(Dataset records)
# # #

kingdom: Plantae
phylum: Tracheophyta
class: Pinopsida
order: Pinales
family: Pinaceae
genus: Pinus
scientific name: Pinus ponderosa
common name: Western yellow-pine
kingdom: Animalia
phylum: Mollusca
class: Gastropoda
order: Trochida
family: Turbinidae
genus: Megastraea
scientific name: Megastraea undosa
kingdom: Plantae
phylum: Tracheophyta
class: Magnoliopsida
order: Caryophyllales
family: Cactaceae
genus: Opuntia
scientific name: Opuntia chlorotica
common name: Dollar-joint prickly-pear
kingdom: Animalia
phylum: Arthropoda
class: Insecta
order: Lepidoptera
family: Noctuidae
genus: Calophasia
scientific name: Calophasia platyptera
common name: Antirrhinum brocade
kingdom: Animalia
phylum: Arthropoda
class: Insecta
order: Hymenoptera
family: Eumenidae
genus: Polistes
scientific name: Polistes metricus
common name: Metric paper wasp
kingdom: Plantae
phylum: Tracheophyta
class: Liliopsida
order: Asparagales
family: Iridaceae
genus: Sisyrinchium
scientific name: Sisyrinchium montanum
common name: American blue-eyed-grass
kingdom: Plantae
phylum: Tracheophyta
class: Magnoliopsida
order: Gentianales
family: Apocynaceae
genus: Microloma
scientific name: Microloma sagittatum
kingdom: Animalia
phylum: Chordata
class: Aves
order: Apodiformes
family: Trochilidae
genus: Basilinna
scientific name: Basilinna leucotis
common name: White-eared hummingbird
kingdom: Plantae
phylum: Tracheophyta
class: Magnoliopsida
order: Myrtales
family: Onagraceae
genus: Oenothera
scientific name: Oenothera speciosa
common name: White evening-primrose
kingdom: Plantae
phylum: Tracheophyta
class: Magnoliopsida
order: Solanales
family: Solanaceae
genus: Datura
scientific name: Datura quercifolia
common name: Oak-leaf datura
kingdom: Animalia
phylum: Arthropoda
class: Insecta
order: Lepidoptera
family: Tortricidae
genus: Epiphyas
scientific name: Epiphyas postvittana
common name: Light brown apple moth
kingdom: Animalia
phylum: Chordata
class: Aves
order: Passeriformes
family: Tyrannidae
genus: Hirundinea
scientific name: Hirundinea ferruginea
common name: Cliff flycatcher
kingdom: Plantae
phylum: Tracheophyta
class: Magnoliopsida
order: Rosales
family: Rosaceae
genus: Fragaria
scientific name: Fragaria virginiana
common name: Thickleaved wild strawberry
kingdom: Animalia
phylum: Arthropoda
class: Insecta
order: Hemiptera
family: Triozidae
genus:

# # #

Exercise: Present every line of the records above as a Markdown table with two columns, Row and Line: the first holds a running row number, the second holds the line itself. Omit blank lines.

Output:
| Row | Line |
|---|---|
| 1 | kingdom: Plantae |
| 2 | phylum: Tracheophyta |
| 3 | class: Pinopsida |
| 4 | order: Pinales |
| 5 | family: Pinaceae |
| 6 | genus: Pinus |
| 7 | scientific name: Pinus ponderosa |
| 8 | common name: Western yellow-pine |
| 9 | kingdom: Animalia |
| 10 | phylum: Mollusca |
| 11 | class: Gastropoda |
| 12 | order: Trochida |
| 13 | family: Turbinidae |
| 14 | genus: Megastraea |
| 15 | scientific name: Megastraea undosa |
| 16 | kingdom: Plantae |
| 17 | phylum: Tracheophyta |
| 18 | class: Magnoliopsida |
| 19 | order: Caryophyllales |
| 20 | family: Cactaceae |
| 21 | genus: Opuntia |
| 22 | scientific name: Opuntia chlorotica |
| 23 | common name: Dollar-joint prickly-pear |
| 24 | kingdom: Animalia |
| 25 | phylum: Arthropoda |
| 26 | class: Insecta |
| 27 | order: Lepidoptera |
| 28 | family: Noctuidae |
| 29 | genus: Calophasia |
| 30 | scientific name: Calophasia platyptera |
| 31 | common name: Antirrhinum brocade |
| 32 | kingdom: Animalia |
| 33 | phylum: Arthropoda |
| 34 | class: Insecta |
| 35 | order: Hymenoptera |
| 36 | family: Eumenidae |
| 37 | genus: Polistes |
| 38 | scientific name: Polistes metricus |
| 39 | common name: Metric paper wasp |
| 40 | kingdom: Plantae |
| 41 | phylum: Tracheophyta |
| 42 | class: Liliopsida |
| 43 | order: Asparagales |
| 44 | family: Iridaceae |
| 45 | genus: Sisyrinchium |
| 46 | scientific name: Sisyrinchium montanum |
| 47 | common name: American blue-eyed-grass |
| 48 | kingdom: Plantae |
| 49 | phylum: Tracheophyta |
| 50 | class: Magnoliopsida |
| 51 | order: Gentianales |
| 52 | family: Apocynaceae |
| 53 | genus: Microloma |
| 54 | scientific name: Microloma sagittatum |
| 55 | kingdom: Animalia |
| 56 | phylum: Chordata |
| 57 | class: Aves |
| 58 | order: Apodiformes |
| 59 | family: Trochilidae |
| 60 | genus: Basilinna |
| 61 | scientific name: Basilinna leucotis |
| 62 | common name: White-eared hummingbird |
| 63 | kingdom: Plantae |
| 64 | phylum: Tracheophyta |
| 65 | class: Magnoliopsida |
| 66 | order: Myrtales |
| 67 | family: Onagraceae |
| 68 | genus: Oenothera |
| 69 | scientific name: Oenothera speciosa |
| 70 | common name: White evening-primrose |
| 71 | kingdom: Plantae |
| 72 | phylum: Tracheophyta |
| 73 | class: Magnoliopsida |
| 74 | order: Solanales |
| 75 | family: Solanaceae |
| 76 | genus: Datura |
| 77 | scientific name: Datura quercifolia |
| 78 | common name: Oak-leaf datura |
| 79 | kingdom: Animalia |
| 80 | phylum: Arthropoda |
| 81 | class: Insecta |
| 82 | order: Lepidoptera |
| 83 | family: Tortricidae |
| 84 | genus: Epiphyas |
| 85 | scientific name: Epiphyas postvittana |
| 86 | common name: Light brown apple moth |
| 87 | kingdom: Animalia |
| 88 | phylum: Chordata |
| 89 | class: Aves |
| 90 | order: Passeriformes |
| 91 | family: Tyrannidae |
| 92 | genus: Hirundinea |
| 93 | scientific name: Hirundinea ferruginea |
| 94 | common name: Cliff flycatcher |
| 95 | kingdom: Plantae |
| 96 | phylum: Tracheophyta |
| 97 | class: Magnoliopsida |
| 98 | order: Rosales |
| 99 | family: Rosaceae |
| 100 | genus: Fragaria |
| 101 | scientific name: Fragaria virginiana |
| 102 | common name: Thickleaved wild strawberry |
| 103 | kingdom: Animalia |
| 104 | phylum: Arthropoda |
| 105 | class: Insecta |
| 106 | order: Hemiptera |
| 107 | family: Triozidae |
| 108 | genus: |